A candid discussion of restricting parking appears in the Cambridge (Mass.) Climate Protection Plan:
Translation: we'd like to eliminate on-street parking to force everyone to take public transportation, but residents who have to store their cars on the street would get mad.Strategy 3: Reduce the Amount of Motor Vehicle Travel through Parking Incentives and Restrictions. [...] Studies indicate that parking restrictions are by far the most effective way to reduce driving, but they tend to be unpopular and therefore difficult to implement. Because most residents do not have off-street parking and very little space is available to create more parking, there are built-in constraints on residential parking.
One strategy to get around public opposition is to reduce parking progressively, a little bit at a time, so that parking shortages seem like the fault of selfish drivers who won't abandon their cars. PARK(ing) Day, given that it takes place on one day a year, poses only a minor inconvenience for nearby businesses, but its larger goal is to delegitimize the parking space, to prepare a favorable climate for the gradual reduction of parking.
According to parkingday.org, the project began in 2005 when Rebar, a San Francisco art and design studio, created what they describe as a "spatial meme" by installing sod, a park bench, and a potted tree in a parking space in downtown San Francisco. In 2011, the event included 975 PARKS in 162 cities in 35 countries.
The organizers published a Manifesto (downloadable here) to describe their revolutionary act:
More from the Manifesto:Absurdity, authenticity, generosity and a tactical approach have been the hallmarks of PARK(ing) Day... Rebar's thinking as much as anything else has been the sense of niche, loophole and opportunity.
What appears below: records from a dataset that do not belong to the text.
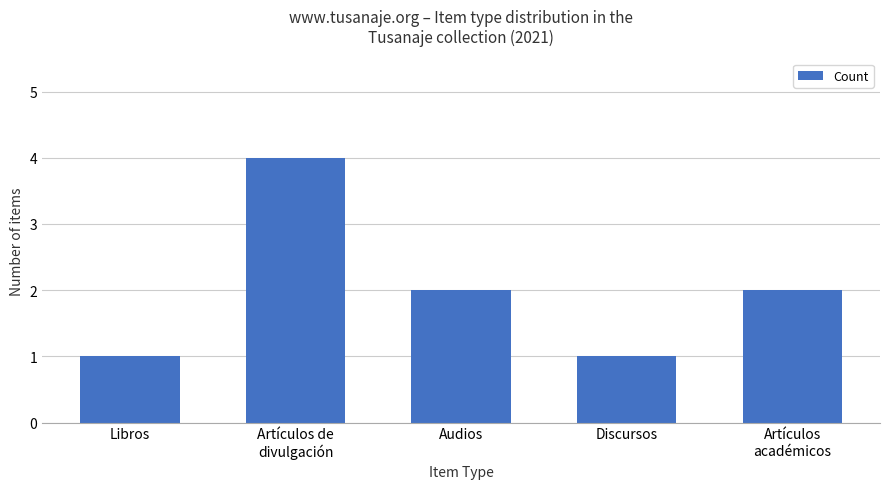

What is the average value?

2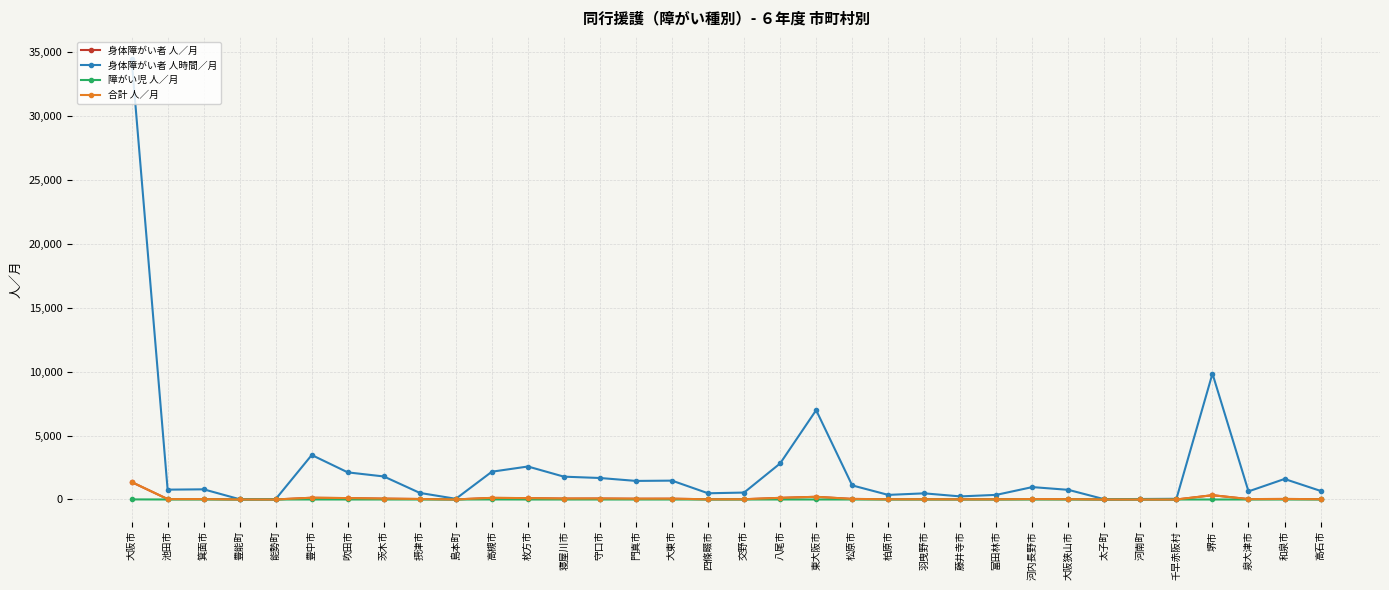

Which series has the largest range (max minus min)?

身体障がい者 人時間／月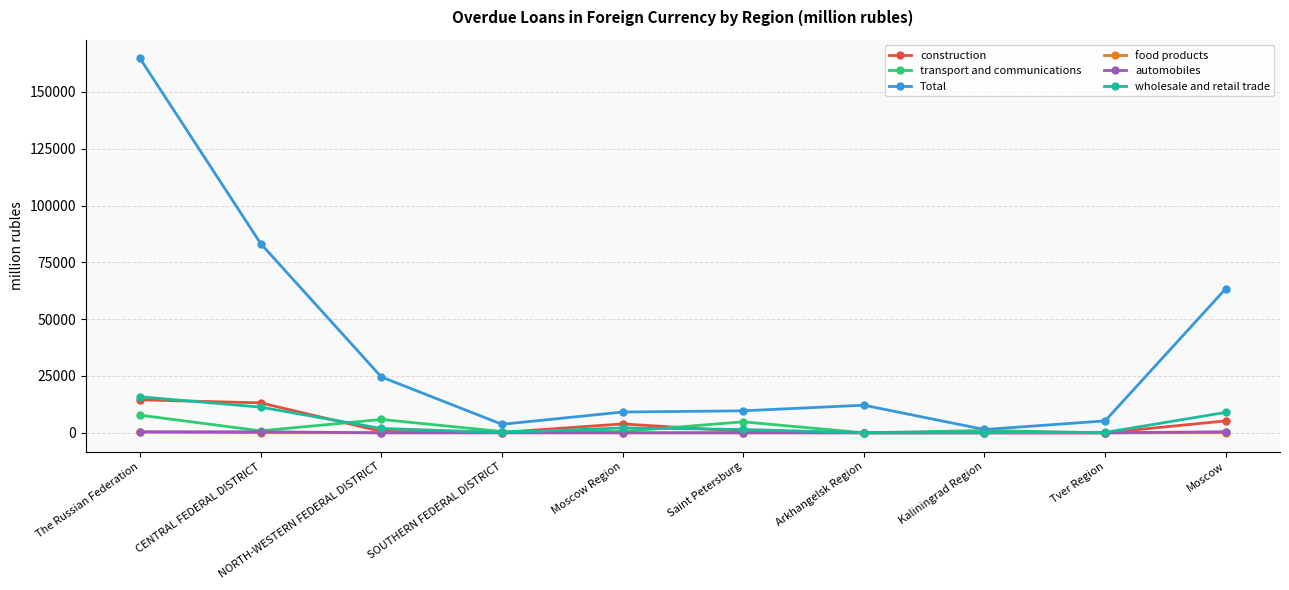

What is the sum of the food products values at Tver Region and CENTRAL FEDERAL DISTRICT?

47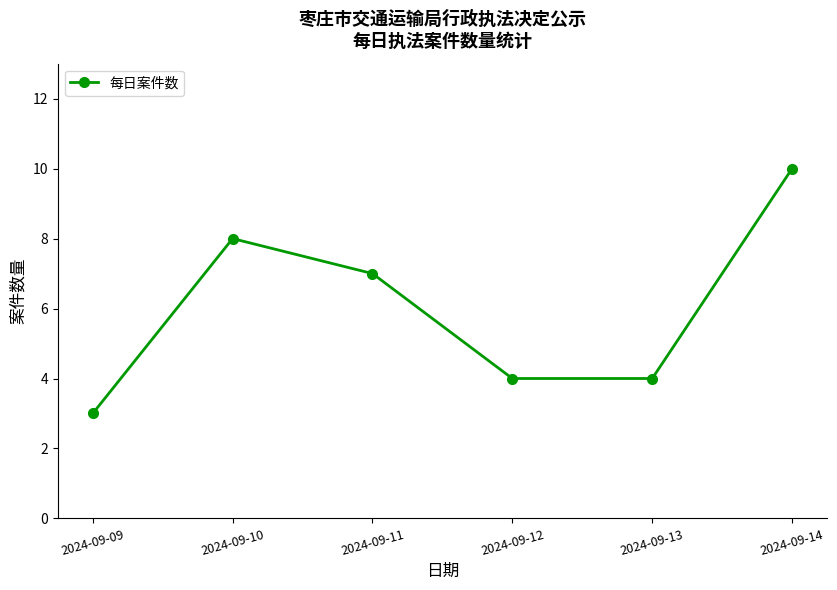

What is the ratio of the value at 2024-09-09 to the value at 2024-09-11?

0.4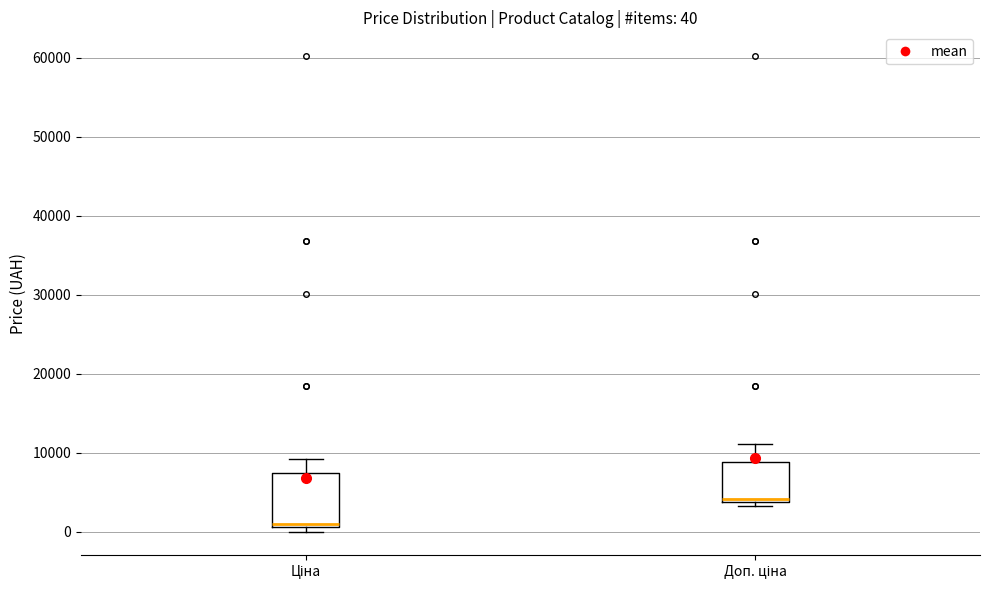

Which box is the tallest, from its lower edge to its upper edge?

Ціна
These tantalizing gaps in the urban structure-these necessary pieces of the urban structure, as long as that structure is generated by strategic forces seated in power and authority...challeng[e] the existing value system encoded within this humble, everyday space. [...] By providing a new venue for any kind of unmet need, re-valued parking spaces became instrumental in redefining "necessity." Thus the creative act literally "takes" place-that is, it claims a new physical and cultural territory for the social and artistic realm.
[PARK(ing) Day provides] a temporary generative territory for unscripted social interaction, where experimental forms of playful and creative human social behavior are cultivated and allowed to emerge, unmediated and unshackled by commercial imperatives... PARK(ing) Day offers an experiential critique of the hypercommercial public realm. [...]
It is only by the tacit undervaluing of certain activities (such as, say, play or eating or socializing) that other activities (such as parking and driving) can thrive.
If you scrape away the postmodernist gobbledygook, Rebar is saying that the street is a public space unfairly coopted by private automobiles. By adding new open space in the form of "re-valued" parking spaces, we will remedy the hypercommercialization of our urban landscapes.